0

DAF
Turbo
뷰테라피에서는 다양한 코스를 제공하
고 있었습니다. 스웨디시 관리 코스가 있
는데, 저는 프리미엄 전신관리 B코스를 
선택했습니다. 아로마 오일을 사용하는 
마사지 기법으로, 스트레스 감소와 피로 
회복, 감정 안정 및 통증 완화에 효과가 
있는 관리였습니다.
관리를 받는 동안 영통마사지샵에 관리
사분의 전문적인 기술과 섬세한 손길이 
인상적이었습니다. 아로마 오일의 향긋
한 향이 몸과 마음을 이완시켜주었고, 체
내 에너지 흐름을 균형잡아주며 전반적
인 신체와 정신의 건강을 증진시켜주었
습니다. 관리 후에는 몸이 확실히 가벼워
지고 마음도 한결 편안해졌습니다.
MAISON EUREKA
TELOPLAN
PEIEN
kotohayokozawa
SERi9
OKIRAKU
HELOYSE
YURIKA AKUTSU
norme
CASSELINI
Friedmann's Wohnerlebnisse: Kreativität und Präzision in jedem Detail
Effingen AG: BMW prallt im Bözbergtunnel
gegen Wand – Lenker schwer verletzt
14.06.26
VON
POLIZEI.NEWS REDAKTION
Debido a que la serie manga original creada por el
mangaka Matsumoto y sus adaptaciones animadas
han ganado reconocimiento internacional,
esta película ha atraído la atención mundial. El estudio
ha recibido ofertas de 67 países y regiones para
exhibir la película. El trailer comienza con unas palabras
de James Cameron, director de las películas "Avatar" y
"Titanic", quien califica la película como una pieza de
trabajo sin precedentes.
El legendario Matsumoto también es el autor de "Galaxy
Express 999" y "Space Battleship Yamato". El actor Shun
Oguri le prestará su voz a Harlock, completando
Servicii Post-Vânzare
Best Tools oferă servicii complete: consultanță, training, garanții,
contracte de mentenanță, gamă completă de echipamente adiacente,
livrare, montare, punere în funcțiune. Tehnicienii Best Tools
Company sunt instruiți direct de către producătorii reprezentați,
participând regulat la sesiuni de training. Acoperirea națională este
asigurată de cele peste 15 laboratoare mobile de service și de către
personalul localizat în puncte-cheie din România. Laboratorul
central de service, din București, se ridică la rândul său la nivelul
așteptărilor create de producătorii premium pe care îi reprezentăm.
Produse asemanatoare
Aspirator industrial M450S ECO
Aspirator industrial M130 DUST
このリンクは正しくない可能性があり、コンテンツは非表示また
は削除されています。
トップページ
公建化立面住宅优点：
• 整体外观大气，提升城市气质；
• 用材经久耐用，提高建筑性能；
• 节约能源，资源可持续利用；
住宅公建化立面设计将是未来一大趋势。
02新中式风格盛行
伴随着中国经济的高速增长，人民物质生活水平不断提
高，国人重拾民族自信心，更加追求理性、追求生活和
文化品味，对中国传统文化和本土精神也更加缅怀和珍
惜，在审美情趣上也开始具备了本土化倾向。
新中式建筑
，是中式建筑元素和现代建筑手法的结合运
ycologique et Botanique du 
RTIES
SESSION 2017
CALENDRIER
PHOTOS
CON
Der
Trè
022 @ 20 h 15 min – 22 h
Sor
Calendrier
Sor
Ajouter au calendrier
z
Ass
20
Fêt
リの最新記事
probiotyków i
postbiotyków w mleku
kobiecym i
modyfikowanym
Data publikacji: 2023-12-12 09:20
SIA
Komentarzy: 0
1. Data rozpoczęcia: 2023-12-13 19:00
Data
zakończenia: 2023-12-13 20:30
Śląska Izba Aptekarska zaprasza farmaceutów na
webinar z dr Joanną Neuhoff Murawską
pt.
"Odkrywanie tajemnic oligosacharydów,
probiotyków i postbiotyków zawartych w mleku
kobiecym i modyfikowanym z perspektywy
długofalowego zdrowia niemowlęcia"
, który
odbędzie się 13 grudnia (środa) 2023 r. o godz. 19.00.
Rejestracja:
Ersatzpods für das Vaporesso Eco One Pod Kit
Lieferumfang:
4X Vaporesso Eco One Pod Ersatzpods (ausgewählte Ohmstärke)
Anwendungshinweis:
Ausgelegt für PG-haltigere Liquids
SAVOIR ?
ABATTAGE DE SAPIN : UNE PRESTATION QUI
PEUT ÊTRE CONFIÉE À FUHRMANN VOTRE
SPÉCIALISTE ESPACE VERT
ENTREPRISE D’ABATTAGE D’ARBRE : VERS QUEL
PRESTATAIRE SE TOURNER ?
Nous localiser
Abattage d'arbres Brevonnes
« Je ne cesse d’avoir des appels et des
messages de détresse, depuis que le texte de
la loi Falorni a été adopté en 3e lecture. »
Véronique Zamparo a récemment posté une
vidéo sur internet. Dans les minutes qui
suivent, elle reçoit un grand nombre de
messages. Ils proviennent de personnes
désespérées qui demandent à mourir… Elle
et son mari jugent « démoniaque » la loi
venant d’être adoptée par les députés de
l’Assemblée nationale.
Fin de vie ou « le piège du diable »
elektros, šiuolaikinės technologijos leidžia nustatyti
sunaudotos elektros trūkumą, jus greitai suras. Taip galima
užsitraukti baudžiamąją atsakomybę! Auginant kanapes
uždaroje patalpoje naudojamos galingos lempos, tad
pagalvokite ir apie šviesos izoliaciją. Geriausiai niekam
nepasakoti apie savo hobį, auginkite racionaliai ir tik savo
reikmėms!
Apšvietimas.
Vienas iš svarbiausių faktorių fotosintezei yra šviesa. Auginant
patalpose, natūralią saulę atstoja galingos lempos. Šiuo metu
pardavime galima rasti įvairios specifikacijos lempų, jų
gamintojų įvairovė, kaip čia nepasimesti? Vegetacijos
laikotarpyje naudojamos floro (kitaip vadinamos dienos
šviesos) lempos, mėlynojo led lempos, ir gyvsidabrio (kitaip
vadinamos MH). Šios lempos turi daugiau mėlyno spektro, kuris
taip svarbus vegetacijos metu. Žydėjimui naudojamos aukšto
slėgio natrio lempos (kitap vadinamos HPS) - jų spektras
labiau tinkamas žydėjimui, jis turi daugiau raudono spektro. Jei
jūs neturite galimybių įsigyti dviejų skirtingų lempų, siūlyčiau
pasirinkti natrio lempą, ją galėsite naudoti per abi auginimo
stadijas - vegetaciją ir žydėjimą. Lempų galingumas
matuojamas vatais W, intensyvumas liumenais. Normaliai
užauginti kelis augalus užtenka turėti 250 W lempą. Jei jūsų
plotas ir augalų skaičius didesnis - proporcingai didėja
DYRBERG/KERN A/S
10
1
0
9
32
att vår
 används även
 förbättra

--

Problem details:
Transcribe all entries exactly as they are given.

Finished exercise:
0

DAF
Turbo
뷰테라피에서는 다양한 코스를 제공하
고 있었습니다. 스웨디시 관리 코스가 있
는데, 저는 프리미엄 전신관리 B코스를 
선택했습니다. 아로마 오일을 사용하는 
마사지 기법으로, 스트레스 감소와 피로 
회복, 감정 안정 및 통증 완화에 효과가 
있는 관리였습니다.
관리를 받는 동안 영통마사지샵에 관리
사분의 전문적인 기술과 섬세한 손길이 
인상적이었습니다. 아로마 오일의 향긋
한 향이 몸과 마음을 이완시켜주었고, 체
내 에너지 흐름을 균형잡아주며 전반적
인 신체와 정신의 건강을 증진시켜주었
습니다. 관리 후에는 몸이 확실히 가벼워
지고 마음도 한결 편안해졌습니다.
MAISON EUREKA
TELOPLAN
PEIEN
kotohayokozawa
SERi9
OKIRAKU
HELOYSE
YURIKA AKUTSU
norme
CASSELINI
Friedmann's Wohnerlebnisse: Kreativität und Präzision in jedem Detail
Effingen AG: BMW prallt im Bözbergtunnel
gegen Wand – Lenker schwer verletzt
14.06.26
VON
POLIZEI.NEWS REDAKTION
Debido a que la serie manga original creada por el
mangaka Matsumoto y sus adaptaciones animadas
han ganado reconocimiento internacional,
esta película ha atraído la atención mundial. El estudio
ha recibido ofertas de 67 países y regiones para
exhibir la película. El trailer comienza con unas palabras
de James Cameron, director de las películas "Avatar" y
"Titanic", quien califica la película como una pieza de
trabajo sin precedentes.
El legendario Matsumoto también es el autor de "Galaxy
Express 999" y "Space Battleship Yamato". El actor Shun
Oguri le prestará su voz a Harlock, completando
Servicii Post-Vânzare
Best Tools oferă servicii complete: consultanță, training, garanții,
contracte de mentenanță, gamă completă de echipamente adiacente,
livrare, montare, punere în funcțiune. Tehnicienii Best Tools
Company sunt instruiți direct de către producătorii reprezentați,
participând regulat la sesiuni de training. Acoperirea națională este
asigurată de cele peste 15 laboratoare mobile de service și de către
personalul localizat în puncte-cheie din România. Laboratorul
central de service, din București, se ridică la rândul său la nivelul
așteptărilor create de producătorii premium pe care îi reprezentăm.
Produse asemanatoare
Aspirator industrial M450S ECO
Aspirator industrial M130 DUST
このリンクは正しくない可能性があり、コンテンツは非表示また
は削除されています。
トップページ
公建化立面住宅优点：
• 整体外观大气，提升城市气质；
• 用材经久耐用，提高建筑性能；
• 节约能源，资源可持续利用；
住宅公建化立面设计将是未来一大趋势。
02新中式风格盛行
伴随着中国经济的高速增长，人民物质生活水平不断提
高，国人重拾民族自信心，更加追求理性、追求生活和
文化品味，对中国传统文化和本土精神也更加缅怀和珍
惜，在审美情趣上也开始具备了本土化倾向。
新中式建筑
，是中式建筑元素和现代建筑手法的结合运
ycologique et Botanique du 
RTIES
SESSION 2017
CALENDRIER
PHOTOS
CON
Der
Trè
022 @ 20 h 15 min – 22 h
Sor
Calendrier
Sor
Ajouter au calendrier
z
Ass
20
Fêt
リの最新記事
probiotyków i
postbiotyków w mleku
kobiecym i
modyfikowanym
Data publikacji: 2023-12-12 09:20
SIA
Komentarzy: 0
1. Data rozpoczęcia: 2023-12-13 19:00
Data
zakończenia: 2023-12-13 20:30
Śląska Izba Aptekarska zaprasza farmaceutów na
webinar z dr Joanną Neuhoff Murawską
pt.
"Odkrywanie tajemnic oligosacharydów,
probiotyków i postbiotyków zawartych w mleku
kobiecym i modyfikowanym z perspektywy
długofalowego zdrowia niemowlęcia"
, który
odbędzie się 13 grudnia (środa) 2023 r. o godz. 19.00.
Rejestracja:
Ersatzpods für das Vaporesso Eco One Pod Kit
Lieferumfang:
4X Vaporesso Eco One Pod Ersatzpods (ausgewählte Ohmstärke)
Anwendungshinweis:
Ausgelegt für PG-haltigere Liquids
SAVOIR ?
ABATTAGE DE SAPIN : UNE PRESTATION QUI
PEUT ÊTRE CONFIÉE À FUHRMANN VOTRE
SPÉCIALISTE ESPACE VERT
ENTREPRISE D’ABATTAGE D’ARBRE : VERS QUEL
PRESTATAIRE SE TOURNER ?
Nous localiser
Abattage d'arbres Brevonnes
« Je ne cesse d’avoir des appels et des
messages de détresse, depuis que le texte de
la loi Falorni a été adopté en 3e lecture. »
Véronique Zamparo a récemment posté une
vidéo sur internet. Dans les minutes qui
suivent, elle reçoit un grand nombre de
messages. Ils proviennent de personnes
désespérées qui demandent à mourir… Elle
et son mari jugent « démoniaque » la loi
venant d’être adoptée par les députés de
l’Assemblée nationale.
Fin de vie ou « le piège du diable »
elektros, šiuolaikinės technologijos leidžia nustatyti
sunaudotos elektros trūkumą, jus greitai suras. Taip galima
užsitraukti baudžiamąją atsakomybę! Auginant kanapes
uždaroje patalpoje naudojamos galingos lempos, tad
pagalvokite ir apie šviesos izoliaciją. Geriausiai niekam
nepasakoti apie savo hobį, auginkite racionaliai ir tik savo
reikmėms!
Apšvietimas.
Vienas iš svarbiausių faktorių fotosintezei yra šviesa. Auginant
patalpose, natūralią saulę atstoja galingos lempos. Šiuo metu
pardavime galima rasti įvairios specifikacijos lempų, jų
gamintojų įvairovė, kaip čia nepasimesti? Vegetacijos
laikotarpyje naudojamos floro (kitaip vadinamos dienos
šviesos) lempos, mėlynojo led lempos, ir gyvsidabrio (kitaip
vadinamos MH). Šios lempos turi daugiau mėlyno spektro, kuris
taip svarbus vegetacijos metu. Žydėjimui naudojamos aukšto
slėgio natrio lempos (kitap vadinamos HPS) - jų spektras
labiau tinkamas žydėjimui, jis turi daugiau raudono spektro. Jei
jūs neturite galimybių įsigyti dviejų skirtingų lempų, siūlyčiau
pasirinkti natrio lempą, ją galėsite naudoti per abi auginimo
stadijas - vegetaciją ir žydėjimą. Lempų galingumas
matuojamas vatais W, intensyvumas liumenais. Normaliai
užauginti kelis augalus užtenka turėti 250 W lempą. Jei jūsų
plotas ir augalų skaičius didesnis - proporcingai didėja
DYRBERG/KERN A/S
10
1
0
9
32
att vår
 används även
 förbättra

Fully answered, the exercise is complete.